Posted by Skip (CA) on April 09, 2000 at 23:57:51:
Basically you’re buying the dirt and therefore the monthly lease fees are representative of what you are purchasing. Including the rental income to calculate the value of the park skews the purchase price upward. Besides, you really don’t want to be in the MH rental business from what I hear. Look up some of the posts or articles concerning this subject from Lonnie Scruggs, Doug O, and Ray Alcorn, and David S too, in the archives. As an example look up a response from David (S)egars on February 15th under the subject Mobile Home Parks 4 Sale. Yes 40% is killer! It may be too high, but I’d rather be a little too high and be safe than a little to low and not have any cashflow. If you don’t include something for management, even if you’re doing it yourself, you’re working for free. If you don’t include something for vacancies you’re kidding yourself. What about deferred maintenance? What about zoneing? Can the park continue as a park if it’s sold to a new owner? Have the utilities been upgraded?

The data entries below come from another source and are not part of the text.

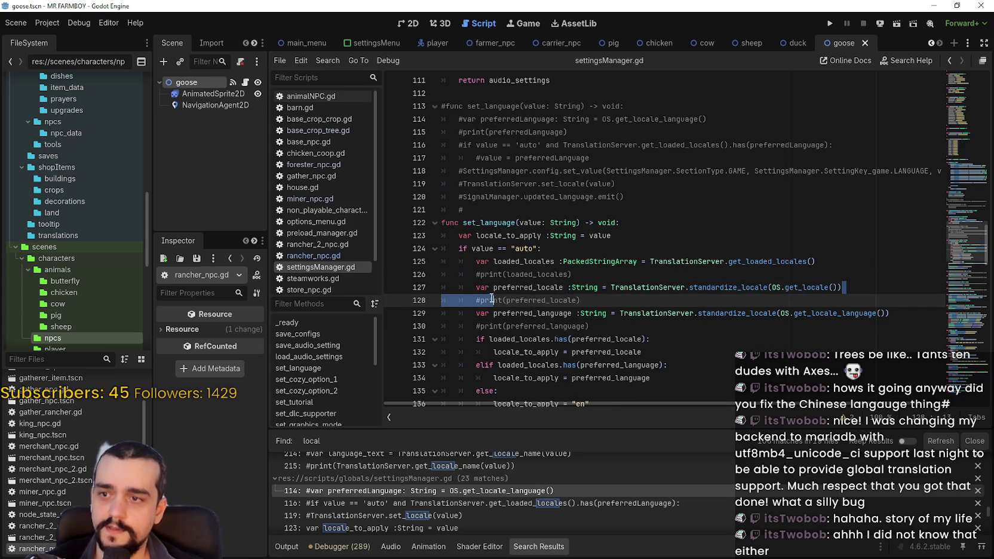
key("shift+Home")
mouse_move(925, 311)
left_mouse_down()
mouse_move(537, 325)
mouse_move(460, 312)
left_mouse_up()
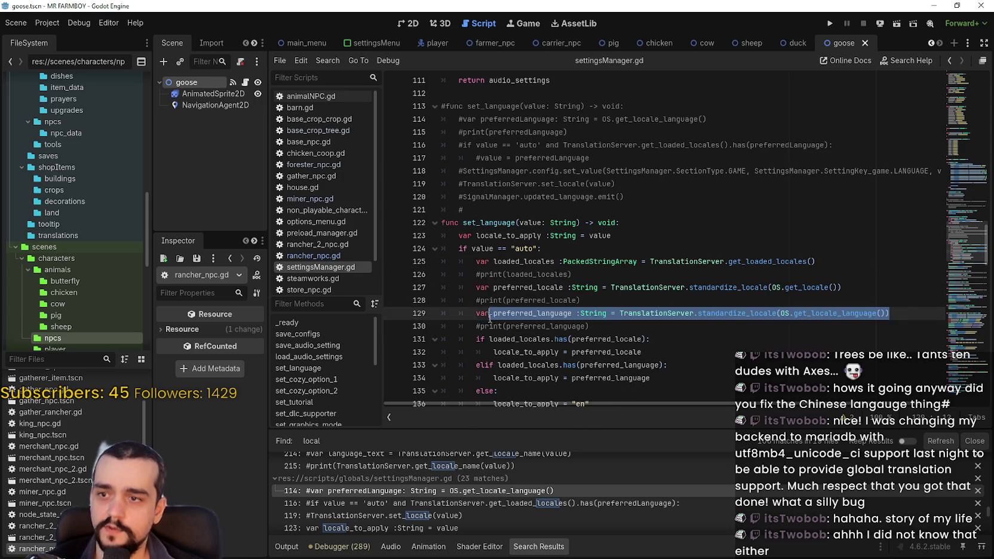
scroll(627, 317, "down", 1)
left_click(627, 317)
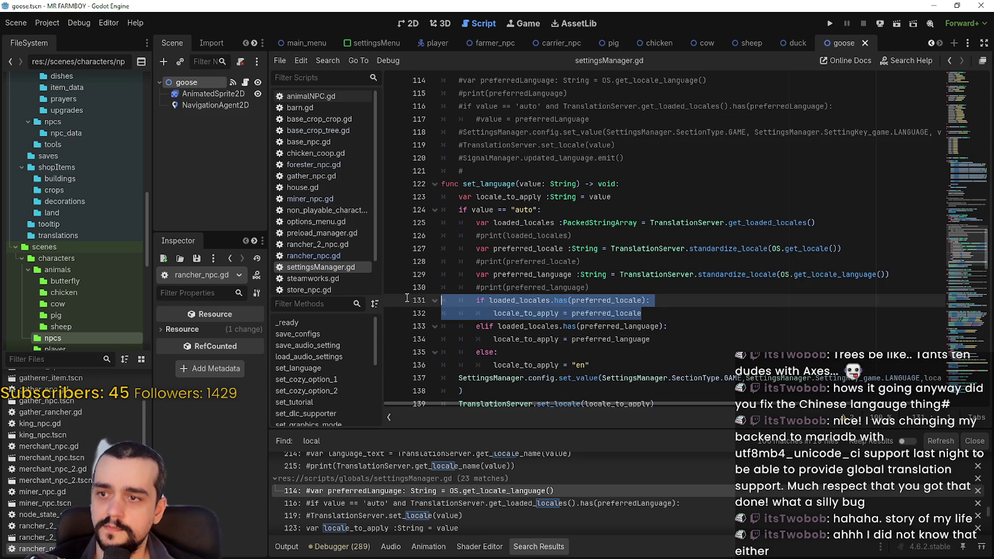
left_click_drag(651, 339, 407, 317)
mouse_move(589, 365)
left_mouse_down()
mouse_move(454, 365)
mouse_move(402, 338)
left_mouse_up()
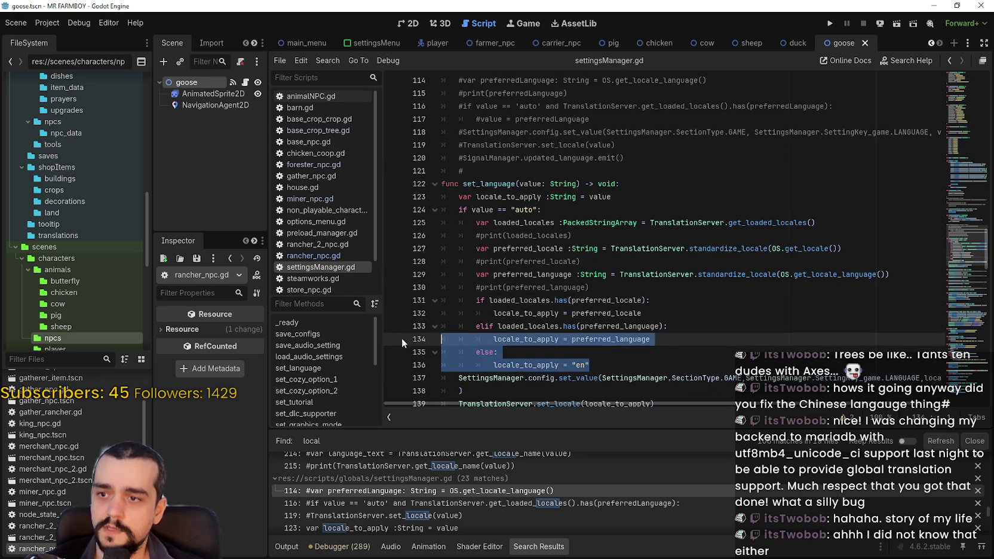
scroll(591, 343, "up", 1)
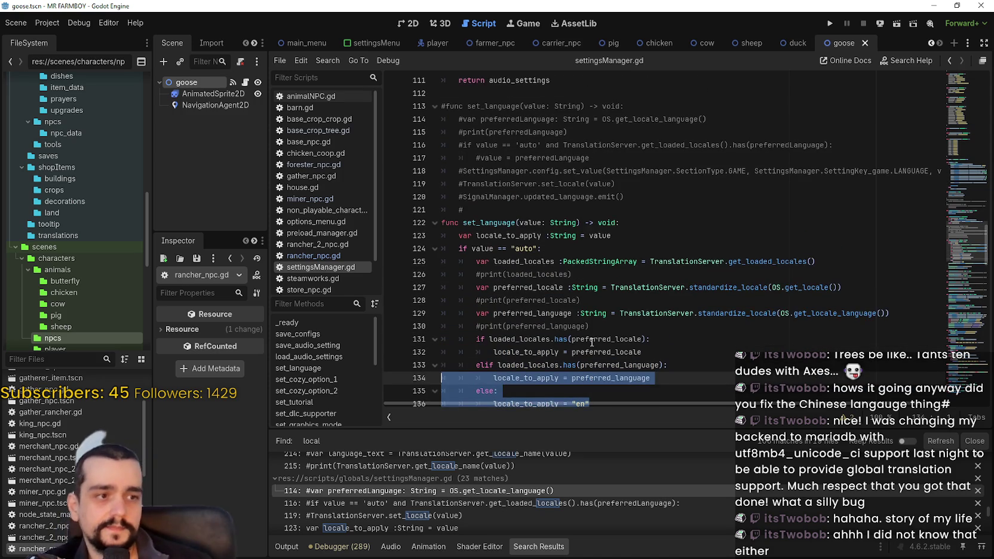
left_click(693, 288)
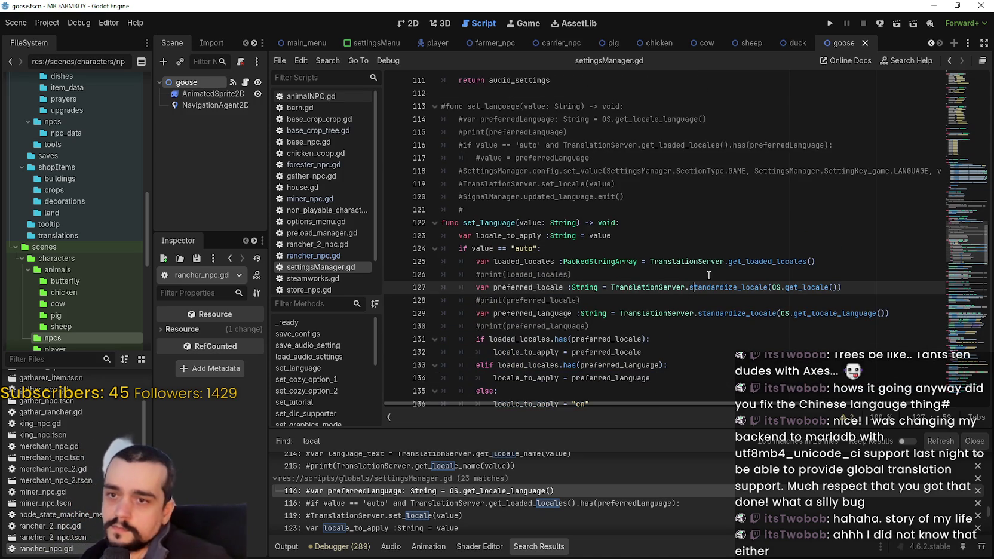
double_click(826, 314)
left_click(813, 290)
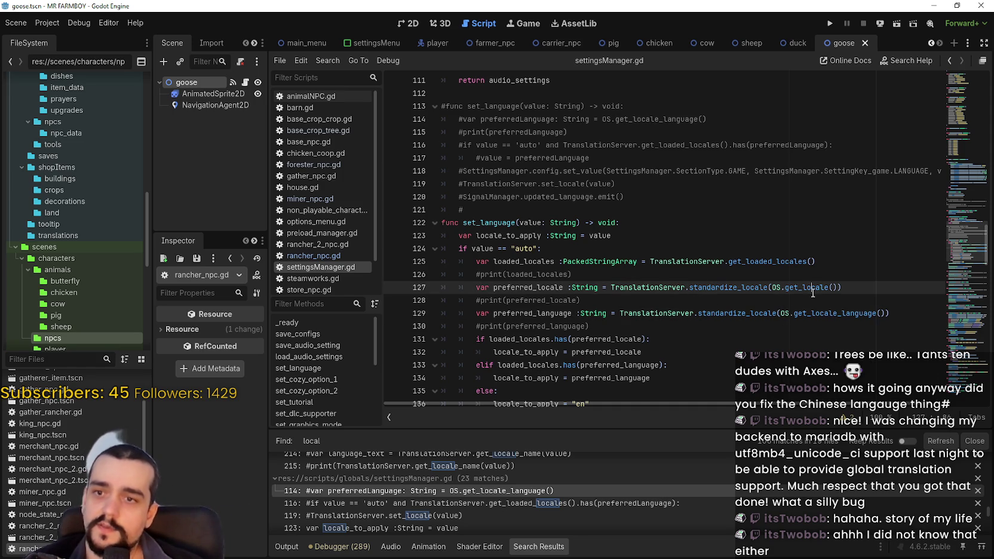
key("alt+Tab")
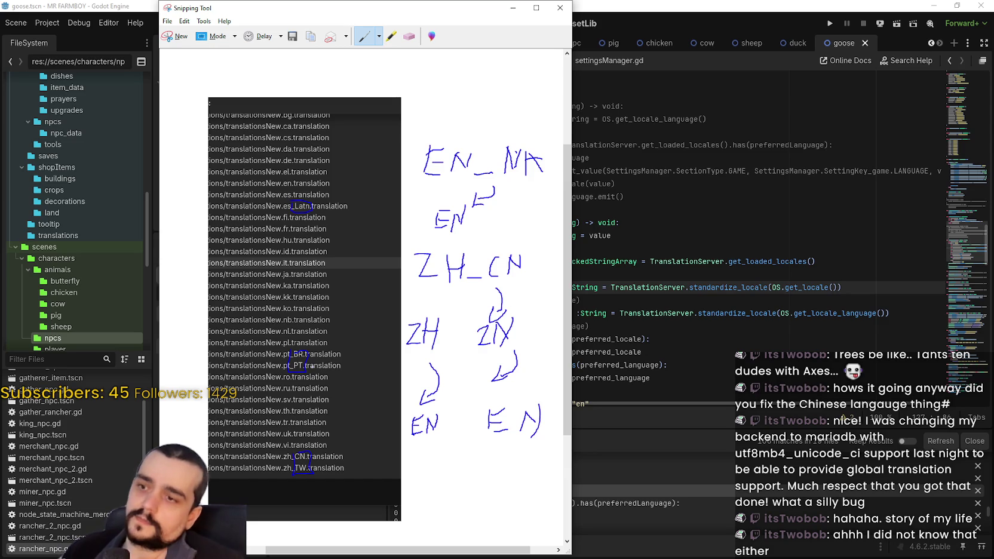
double_click(814, 288)
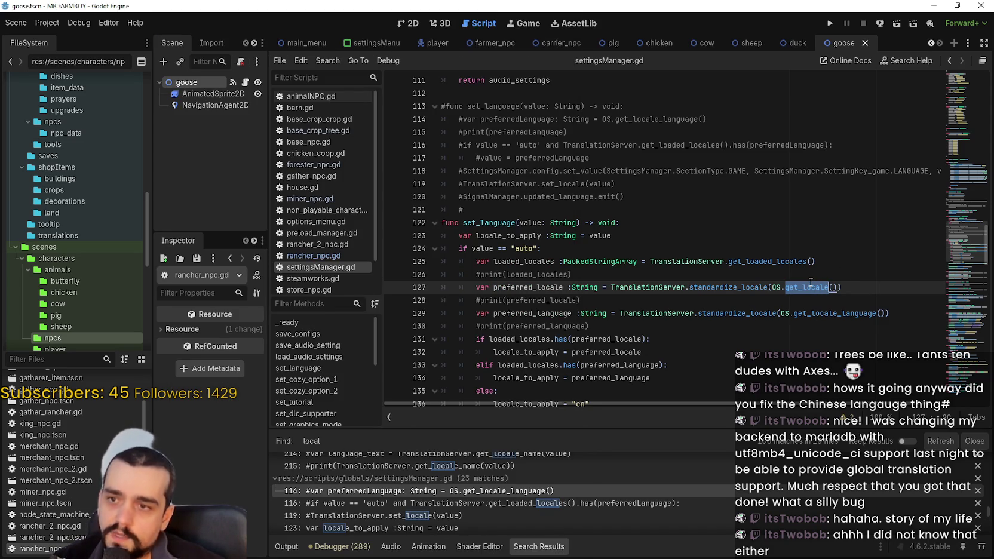
- Return to the Snipping Tool capture with the EN_NA, ZH_CN and ZH → EN notes
mouse_move(810, 281)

Be sure to get the owners Schedule E, rent rolls, etc
How about the size of the spaces? Are you limited by them? Are the MH’s mostly single wide,double wide or? Again, I’m not an expert on MH parks but it has been my experience that one of the major areas where an investment fails is if the expenses are undervalued. Again, in the archives, you should find a due diligence list by/from Ray Alcorn that is at least a page in length that will give you more information about the park than the present owner probably knows. With this information you’ll be better able to negotiate a “reasonable” price for the park. Hey, after reviewing all the information, maybe you’ll find out that the price they’re asking is reasonable.